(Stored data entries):
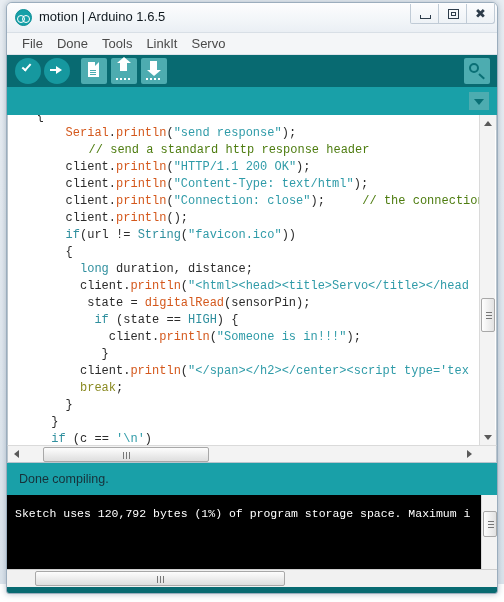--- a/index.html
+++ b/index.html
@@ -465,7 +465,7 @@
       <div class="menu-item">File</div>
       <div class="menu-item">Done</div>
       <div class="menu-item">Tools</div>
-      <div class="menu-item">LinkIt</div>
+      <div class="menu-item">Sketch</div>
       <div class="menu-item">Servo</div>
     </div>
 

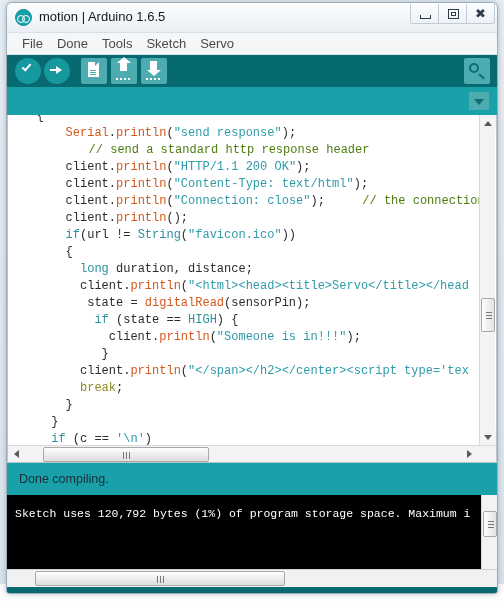--- a/index.html
+++ b/index.html
@@ -493,6 +493,7 @@
     </div>
 
     <div class="tabbar">
+      <div class="tab">motion</div>
       <div class="tab-drop"></div>
     </div>
 

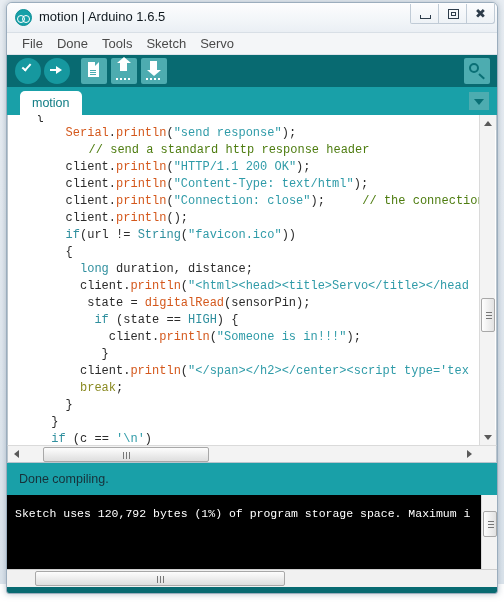--- a/index.html
+++ b/index.html
@@ -269,7 +269,7 @@
   .kw   { color: #2f8f9e; }
   .fn   { color: #d4581c; }
   .str  { color: #2f9ba8; }
-  .cmt  { color: #4d7c0f; margin-left: 23px; }
+  .cmt  { color: #0369a1; }
   .brk  { color: #8a8a22; }
   .pl   { color: #2b2b2b; }
 

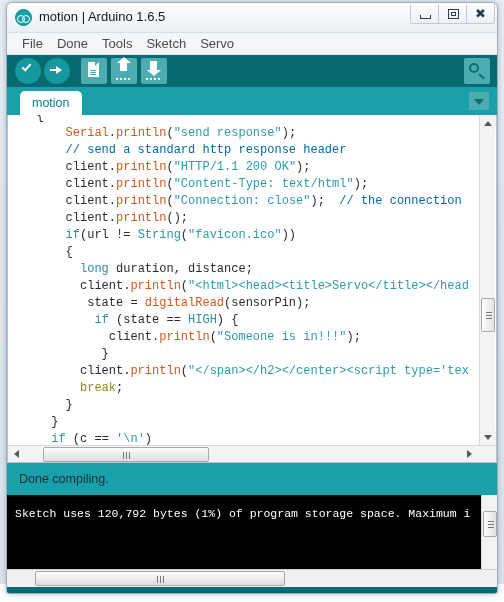--- a/index.html
+++ b/index.html
@@ -270,7 +270,7 @@
   .fn   { color: #d4581c; }
   .str  { color: #2f9ba8; }
   .cmt  { color: #0369a1; }
-  .brk  { color: #8a8a22; }
+  .brk  { color: #8a8a22; font-family: Liberation Serif, serif; }
   .pl   { color: #2b2b2b; }
 
   

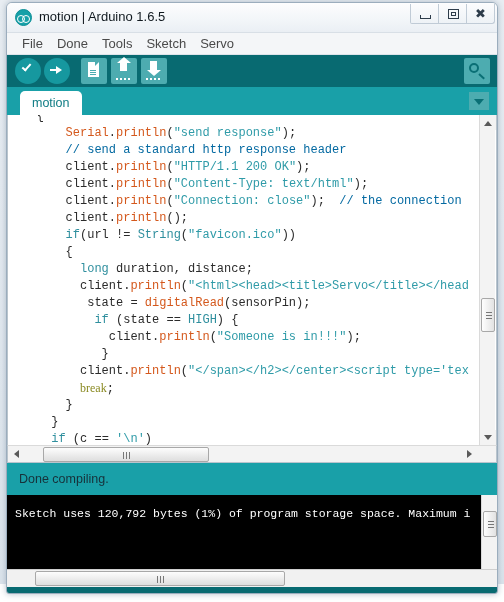--- a/index.html
+++ b/index.html
@@ -511,7 +511,6 @@
       <div class="hs-r"></div>
     </div>
 
-    <div class="statusmsg">Done compiling.</div>
 
     <div class="console">
       <div class="console-text">Sketch uses 120,792 bytes (1%) of program storage space. Maximum i</div>

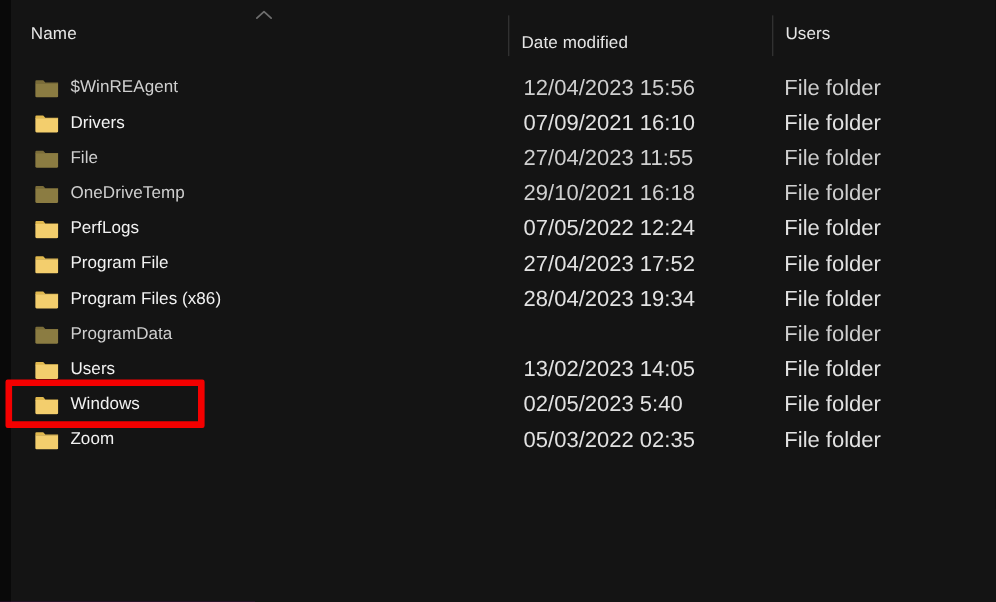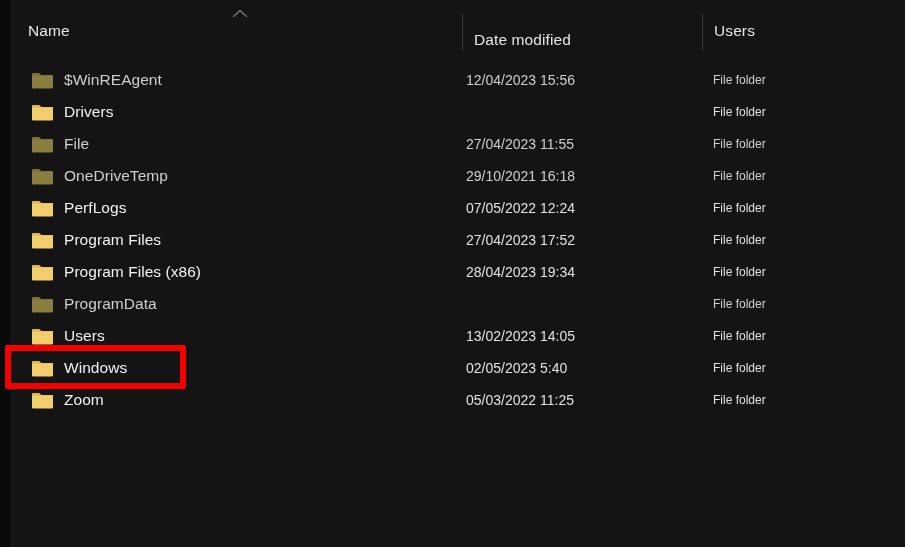--- a/index.html
+++ b/index.html
@@ -113,12 +113,12 @@
 
   .cell-date {
     position: absolute;
-    left: 466px;
+    left: 476px;
     top: 0;
     height: 32px;
     display: flex;
     align-items: center;
-    font-size: 14px;
+    font-size: 20px;
     color: #e2e2e2;
     white-space: nowrap;
   }

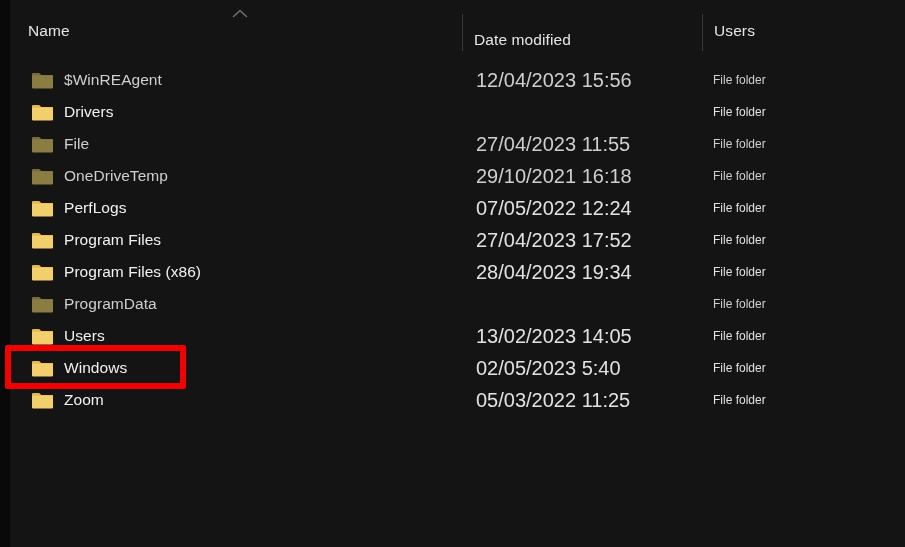--- a/index.html
+++ b/index.html
@@ -129,7 +129,7 @@
     height: 32px;
     display: flex;
     align-items: center;
-    font-size: 12px;
+    font-size: 20px;
     color: #e2e2e2;
     white-space: nowrap;
   }

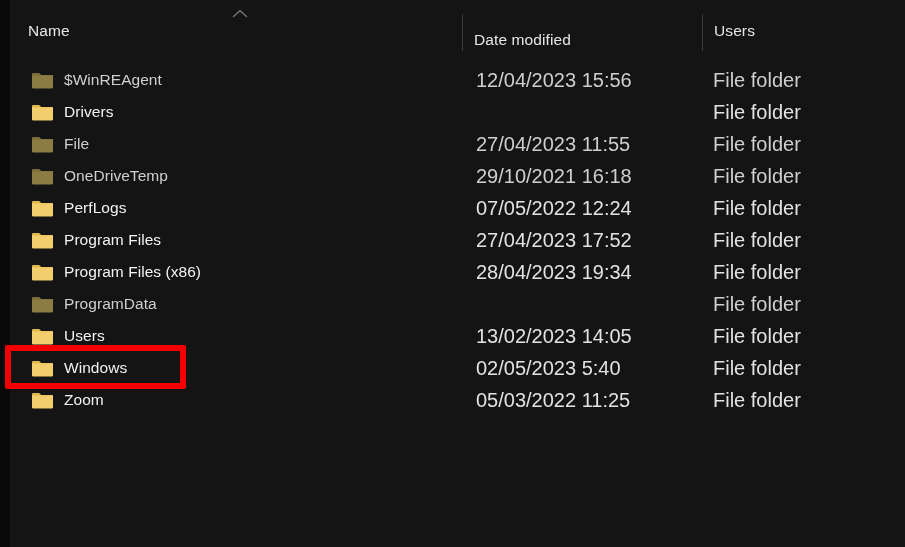--- a/index.html
+++ b/index.html
@@ -196,6 +196,7 @@
           </span>
           <span class="name-text">Drivers</span>
         </div>
+        <div class="cell-date">07/09/2021 16:10</div>
         <div class="cell-type">File folder</div>
       </div>
       <div class="row hidden-item">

(Task prompt):
Set down the data exactly as it appears, without any images.

(Result of this task):
--- a/index.html
+++ b/index.html
@@ -465,7 +465,7 @@
       <div class="menu-item">File</div>
       <div class="menu-item">Done</div>
       <div class="menu-item">Tools</div>
-      <div class="menu-item">LinkIt</div>
+      <div class="menu-item">Sketch</div>
       <div class="menu-item">Servo</div>
     </div>
 

--- a/index.html
+++ b/index.html
@@ -493,6 +493,7 @@
     </div>
 
     <div class="tabbar">
+      <div class="tab">motion</div>
       <div class="tab-drop"></div>
     </div>
 

--- a/index.html
+++ b/index.html
@@ -269,7 +269,7 @@
   .kw   { color: #2f8f9e; }
   .fn   { color: #d4581c; }
   .str  { color: #2f9ba8; }
-  .cmt  { color: #4d7c0f; margin-left: 23px; }
+  .cmt  { color: #0369a1; }
   .brk  { color: #8a8a22; }
   .pl   { color: #2b2b2b; }
 

--- a/index.html
+++ b/index.html
@@ -270,7 +270,7 @@
   .fn   { color: #d4581c; }
   .str  { color: #2f9ba8; }
   .cmt  { color: #0369a1; }
-  .brk  { color: #8a8a22; }
+  .brk  { color: #8a8a22; font-family: Liberation Serif, serif; }
   .pl   { color: #2b2b2b; }
 
   

--- a/index.html
+++ b/index.html
@@ -511,7 +511,6 @@
       <div class="hs-r"></div>
     </div>
 
-    <div class="statusmsg">Done compiling.</div>
 
     <div class="console">
       <div class="console-text">Sketch uses 120,792 bytes (1%) of program storage space. Maximum i</div>

--- a/index.html
+++ b/index.html
@@ -113,12 +113,12 @@
 
   .cell-date {
     position: absolute;
-    left: 466px;
+    left: 476px;
     top: 0;
     height: 32px;
     display: flex;
     align-items: center;
-    font-size: 14px;
+    font-size: 20px;
     color: #e2e2e2;
     white-space: nowrap;
   }

--- a/index.html
+++ b/index.html
@@ -129,7 +129,7 @@
     height: 32px;
     display: flex;
     align-items: center;
-    font-size: 12px;
+    font-size: 20px;
     color: #e2e2e2;
     white-space: nowrap;
   }

--- a/index.html
+++ b/index.html
@@ -196,6 +196,7 @@
           </span>
           <span class="name-text">Drivers</span>
         </div>
+        <div class="cell-date">07/09/2021 16:10</div>
         <div class="cell-type">File folder</div>
       </div>
       <div class="row hidden-item">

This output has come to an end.